# TASK ITEM
Identify each line in the records that contains the string "Märklin", and copy those lines.

# RECORDS FOR PROCESSING
>>>
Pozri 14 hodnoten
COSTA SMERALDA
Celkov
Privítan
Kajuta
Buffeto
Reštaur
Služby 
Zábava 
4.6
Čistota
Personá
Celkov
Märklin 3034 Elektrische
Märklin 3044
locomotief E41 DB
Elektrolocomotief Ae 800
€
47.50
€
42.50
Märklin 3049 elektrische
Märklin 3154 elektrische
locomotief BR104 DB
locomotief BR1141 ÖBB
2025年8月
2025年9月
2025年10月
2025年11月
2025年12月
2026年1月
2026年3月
<<<
>>>
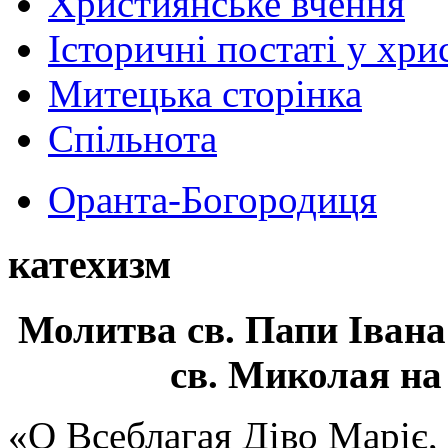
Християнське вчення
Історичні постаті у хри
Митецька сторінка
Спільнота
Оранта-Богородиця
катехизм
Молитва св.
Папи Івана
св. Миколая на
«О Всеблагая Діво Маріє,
<<<
>>>
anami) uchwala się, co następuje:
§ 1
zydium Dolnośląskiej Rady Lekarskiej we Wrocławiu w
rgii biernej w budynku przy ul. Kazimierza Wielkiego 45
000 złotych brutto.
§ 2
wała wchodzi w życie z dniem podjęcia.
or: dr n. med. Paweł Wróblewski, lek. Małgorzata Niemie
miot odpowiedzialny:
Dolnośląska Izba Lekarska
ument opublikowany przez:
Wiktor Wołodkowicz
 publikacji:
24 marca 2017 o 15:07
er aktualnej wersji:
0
<<<
# EXPECTED ANSWER
Märklin 3034 Elektrische
Märklin 3044
Märklin 3049 elektrische
Märklin 3154 elektrische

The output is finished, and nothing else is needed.